Но, когда молодая француженка шла к двери, Кристин вдруг показалось, что в ее глазах проскочила насмешка. Кристин поднялась с постели, подошла к будуару, села на мягкий низкий пуф и принялась медленно, с любовью, расчесывать свои красивые длинные волосы. Однако девушка не могла отделаться от неприятного чувства, вдруг охватившего все ее существо. Ей казалось, что каким-то образом Мэгги узнала о том, что ее госпожа не была актрисой и аристократкой. Кристин чудилось, будто Мэгги была осведомлена о том, что прислуживает бывшей крестьянке, и эти страшные догадки смущали ее, приводили в замешательство и страх быть разоблаченной.

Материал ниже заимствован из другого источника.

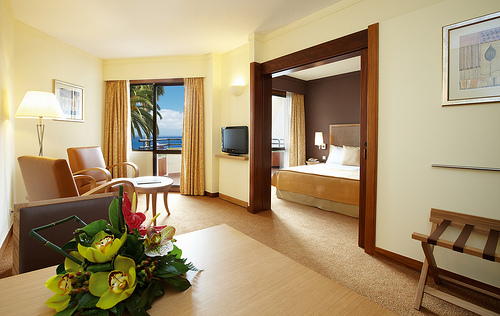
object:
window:
[131, 85, 182, 156]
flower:
[77, 229, 123, 264]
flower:
[88, 255, 136, 309]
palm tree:
[129, 82, 163, 137]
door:
[130, 84, 186, 176]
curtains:
[179, 78, 206, 196]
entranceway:
[249, 33, 379, 246]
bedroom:
[267, 77, 358, 217]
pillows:
[323, 144, 360, 166]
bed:
[271, 157, 360, 216]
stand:
[409, 208, 500, 315]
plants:
[30, 186, 193, 316]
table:
[166, 266, 366, 315]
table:
[128, 172, 174, 216]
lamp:
[14, 92, 67, 158]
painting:
[52, 81, 83, 124]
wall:
[0, 16, 105, 193]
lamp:
[312, 131, 327, 149]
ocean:
[133, 137, 185, 150]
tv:
[214, 126, 248, 158]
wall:
[206, 53, 251, 210]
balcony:
[140, 139, 182, 154]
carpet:
[133, 193, 483, 314]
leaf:
[482, 45, 495, 62]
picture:
[437, 12, 498, 106]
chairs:
[68, 142, 137, 177]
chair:
[20, 156, 86, 199]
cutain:
[102, 81, 129, 181]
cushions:
[68, 143, 113, 187]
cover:
[289, 161, 358, 185]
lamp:
[231, 74, 247, 89]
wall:
[373, 0, 498, 292]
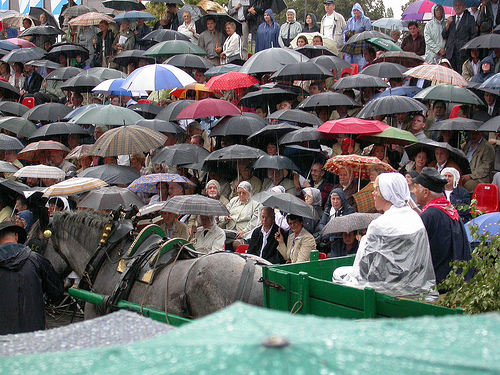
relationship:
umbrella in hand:
[147, 190, 229, 225] [184, 220, 203, 241]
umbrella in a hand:
[299, 89, 349, 110] [292, 87, 317, 107]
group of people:
[10, 7, 480, 225] [4, 9, 470, 228]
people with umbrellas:
[4, 9, 470, 228] [3, 30, 481, 168]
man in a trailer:
[408, 165, 474, 295] [259, 249, 462, 321]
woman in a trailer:
[330, 171, 439, 306] [259, 249, 462, 321]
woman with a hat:
[330, 171, 439, 306] [235, 179, 250, 191]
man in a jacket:
[0, 220, 65, 337] [0, 246, 54, 320]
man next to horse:
[0, 220, 65, 337] [27, 197, 260, 312]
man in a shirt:
[246, 204, 282, 254] [260, 230, 271, 254]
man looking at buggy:
[246, 204, 282, 254] [260, 248, 443, 311]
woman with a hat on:
[328, 166, 432, 287] [379, 171, 409, 203]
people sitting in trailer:
[272, 213, 317, 262] [259, 246, 449, 316]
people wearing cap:
[272, 213, 317, 262] [378, 170, 410, 204]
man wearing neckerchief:
[408, 165, 474, 295] [423, 198, 460, 219]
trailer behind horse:
[259, 246, 449, 316] [21, 207, 276, 323]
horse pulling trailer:
[21, 207, 276, 323] [256, 249, 448, 313]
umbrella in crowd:
[120, 56, 192, 95] [5, 5, 464, 235]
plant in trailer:
[438, 223, 483, 311] [259, 246, 449, 316]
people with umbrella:
[272, 213, 317, 262] [152, 188, 234, 228]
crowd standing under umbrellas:
[4, 4, 498, 322] [4, 2, 498, 325]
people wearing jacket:
[272, 213, 317, 262] [255, 7, 284, 50]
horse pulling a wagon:
[21, 207, 276, 323] [57, 218, 498, 323]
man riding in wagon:
[410, 162, 477, 294] [75, 249, 498, 341]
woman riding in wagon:
[330, 171, 439, 306] [75, 249, 498, 341]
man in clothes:
[1, 216, 79, 346] [4, 244, 62, 336]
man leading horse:
[1, 216, 79, 346] [28, 198, 284, 334]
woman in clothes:
[330, 171, 439, 306] [339, 214, 433, 299]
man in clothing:
[408, 165, 474, 295] [422, 202, 476, 298]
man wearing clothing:
[408, 165, 474, 295] [422, 202, 476, 298]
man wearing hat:
[408, 165, 474, 295] [408, 167, 451, 196]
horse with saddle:
[30, 207, 273, 327] [102, 200, 198, 278]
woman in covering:
[330, 171, 439, 306] [344, 211, 442, 307]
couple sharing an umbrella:
[246, 209, 318, 278] [246, 187, 315, 223]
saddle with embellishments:
[97, 202, 191, 283] [84, 216, 194, 292]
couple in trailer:
[342, 160, 480, 305] [259, 249, 462, 321]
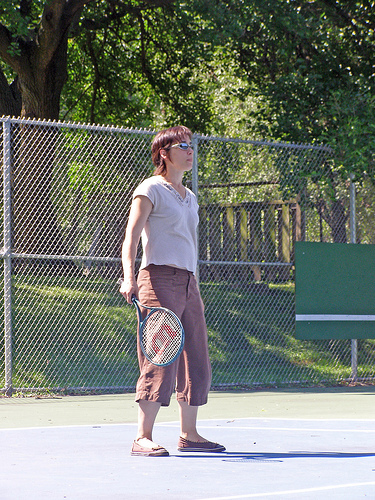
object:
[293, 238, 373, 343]
green board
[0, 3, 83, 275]
tree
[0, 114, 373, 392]
fence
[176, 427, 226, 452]
foot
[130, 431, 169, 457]
foot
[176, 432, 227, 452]
sneaker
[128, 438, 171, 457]
sneaker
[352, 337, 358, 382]
pole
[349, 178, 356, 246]
pole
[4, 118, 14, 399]
pole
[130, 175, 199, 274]
shirt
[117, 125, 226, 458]
girl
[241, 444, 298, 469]
shade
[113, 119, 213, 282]
flag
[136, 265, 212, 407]
short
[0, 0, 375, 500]
tennis court.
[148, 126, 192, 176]
hair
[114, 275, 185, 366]
racket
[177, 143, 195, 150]
sunglasses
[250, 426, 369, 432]
lines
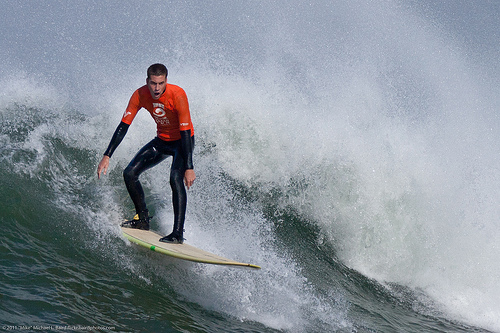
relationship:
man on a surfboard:
[89, 59, 197, 247] [108, 217, 263, 276]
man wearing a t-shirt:
[89, 59, 197, 247] [120, 83, 198, 144]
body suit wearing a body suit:
[89, 59, 197, 247] [97, 77, 203, 236]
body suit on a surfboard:
[89, 59, 197, 247] [108, 217, 263, 276]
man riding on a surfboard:
[89, 59, 197, 247] [108, 217, 263, 276]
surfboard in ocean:
[108, 217, 263, 276] [4, 93, 499, 332]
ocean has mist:
[4, 93, 499, 332] [153, 38, 495, 314]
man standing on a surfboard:
[89, 59, 197, 247] [108, 217, 263, 276]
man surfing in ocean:
[89, 59, 197, 247] [4, 93, 499, 332]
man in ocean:
[89, 59, 197, 247] [4, 93, 499, 332]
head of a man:
[144, 64, 169, 99] [89, 59, 197, 247]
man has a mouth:
[89, 59, 197, 247] [153, 91, 162, 98]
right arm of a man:
[93, 90, 143, 180] [89, 59, 197, 247]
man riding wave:
[89, 59, 197, 247] [9, 92, 335, 258]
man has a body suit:
[89, 59, 197, 247] [97, 77, 203, 236]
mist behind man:
[153, 38, 495, 314] [89, 59, 197, 247]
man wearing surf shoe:
[89, 59, 197, 247] [156, 230, 186, 246]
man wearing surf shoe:
[89, 59, 197, 247] [117, 212, 155, 230]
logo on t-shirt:
[153, 108, 167, 117] [120, 83, 198, 144]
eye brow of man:
[157, 79, 163, 83] [89, 59, 197, 247]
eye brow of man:
[148, 78, 156, 84] [89, 59, 197, 247]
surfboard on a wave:
[108, 217, 263, 276] [9, 92, 335, 258]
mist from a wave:
[153, 38, 495, 314] [9, 92, 335, 258]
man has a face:
[89, 59, 197, 247] [147, 74, 163, 99]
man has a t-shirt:
[89, 59, 197, 247] [120, 83, 198, 144]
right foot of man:
[119, 215, 149, 230] [89, 59, 197, 247]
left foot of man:
[159, 232, 184, 242] [89, 59, 197, 247]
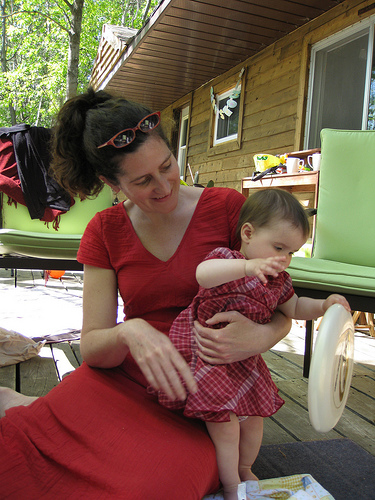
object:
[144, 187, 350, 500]
baby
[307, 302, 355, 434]
frisbee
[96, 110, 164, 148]
red glasses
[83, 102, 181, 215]
woman's head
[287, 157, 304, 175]
mug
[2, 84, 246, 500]
woman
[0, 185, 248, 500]
red dress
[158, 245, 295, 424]
red plaid dress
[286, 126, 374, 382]
chair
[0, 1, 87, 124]
tree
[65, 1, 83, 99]
trunk.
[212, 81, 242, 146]
window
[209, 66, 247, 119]
decorations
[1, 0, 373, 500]
outside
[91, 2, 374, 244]
building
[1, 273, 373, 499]
deck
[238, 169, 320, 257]
table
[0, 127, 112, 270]
back chair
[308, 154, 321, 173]
mug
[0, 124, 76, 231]
baby blanket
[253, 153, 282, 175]
bowl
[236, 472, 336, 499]
blanket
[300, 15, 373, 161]
window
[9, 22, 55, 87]
leaves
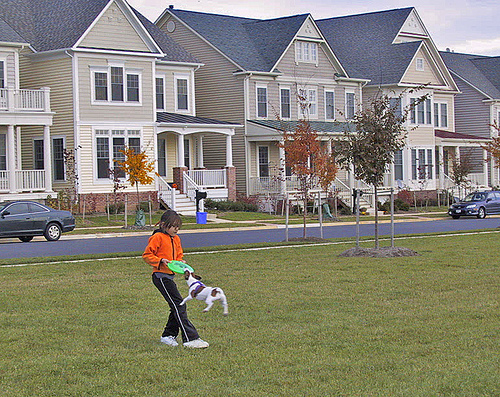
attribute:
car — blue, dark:
[0, 199, 74, 247]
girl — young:
[144, 210, 210, 351]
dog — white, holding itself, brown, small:
[178, 269, 230, 318]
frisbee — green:
[165, 258, 194, 279]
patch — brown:
[186, 283, 206, 299]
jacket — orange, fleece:
[143, 231, 186, 281]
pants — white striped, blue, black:
[152, 273, 200, 342]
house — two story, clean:
[2, 2, 239, 220]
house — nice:
[152, 7, 376, 217]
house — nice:
[304, 7, 492, 217]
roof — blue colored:
[317, 9, 460, 95]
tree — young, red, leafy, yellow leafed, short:
[124, 142, 155, 230]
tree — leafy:
[276, 111, 325, 244]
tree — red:
[310, 146, 343, 240]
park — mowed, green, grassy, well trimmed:
[3, 216, 500, 393]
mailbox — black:
[192, 189, 208, 225]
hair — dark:
[158, 208, 182, 234]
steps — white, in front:
[158, 189, 198, 217]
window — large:
[128, 132, 143, 185]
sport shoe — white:
[181, 336, 209, 350]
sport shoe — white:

Кристин положила щетку для волос на натертый до блеска туалетный столик, аккуратно разметала пряди волос по плечам и пристально взглянула на себя в зеркало: за год жизни с графом Дрэймором, ее кожа стала нежной, как у младенца, волосы – здоровыми и блестящими, ладони – мягкими, без единой мозоли. Она привыкла к дорогим нарядам и красивым прическам, к забавным модным шляпкам, дорогой роскошной мебели и мягкому нижнему белью. Однако, не платья были ее страстью, а драгоценности, и, хотя теперь она имела их целую большую шкатулку, ее душа не могла насытиться этими знаками принадлежности к высшему свету Англии и Европы. Лишь год понадобился девушке, чтобы позабыть о том, что именно любовник превратил ее из грязной нищенки в прекрасную принцессу. Но этим утром все изменилось: тревога за свою репутацию вернула ей неприятные воспоминания, которые привели ее к пониманию, что не давало ей покоя: да, она выучилась всем высоко-светским манерам, но ее плебейская сущность не умерла и жалила душу Кристин постыдной жестокой правдой. На дне кубка с любовным напитком оказалась горечь. Но она любила своего Колина. Ее любовь к нему не утихала ни на секунду. И бедная девушка была уверена в том, что ее возлюбленный любил ее так же страстно и глубоко, как она его.
Когда Мэгги принесла завтрак, Кристин вперила в лицо девушки пристальный взгляд, в поисках насмешки, но горничная была вежлива, услужлива и никаких дурных чувств не проявляла.
– Скажи, Мэгги, ты преданна мне? – вдруг тихо спросила Кристин у Мэгги.
Та рассеянно улыбнулась и присела в глубоком книксене.
«Как странно: когда-то книксен для господ делала я, а теперь его делают для меня» – с удовлетворением и улыбкой на губах подумала Кристин.
– О, мадам, преданней меня горничной не сыскать! – робко ответила Мэгги, не смея взглянуть на свою госпожу.
– Хорошо, милая. А теперь присядь со мной и выпей чаю, – ласково сказала ей Кристин, указав ладонью на стоящий рядом стул.
От такой высокой чести Мэгги смутилась, зарделась, но не заставила просить себя дважды.
– Ты хорошая девушка, Мэгги, ты настоящее сокровище. Твоя прежняя госпожа мадам Бинэ напрасно клеветала о тебе и злоупотребляла своим положением и твоей добротой. Однако скажи мне: похожа ли я на мадам Бинэ? Обижала ли я тебя когда-нибудь? Хоть словом? Хоть взглядом? – вкрадчивым тоном спросила Кристин.
– Нет, что вы, мадам! Вы – ангел, сущий ангел! – горячо воскликнула девушка, польщенная тем, что ее госпожа разделила с ней свой завтрак и общается с ней, как с равной себе по положению. С ней! С прислугой!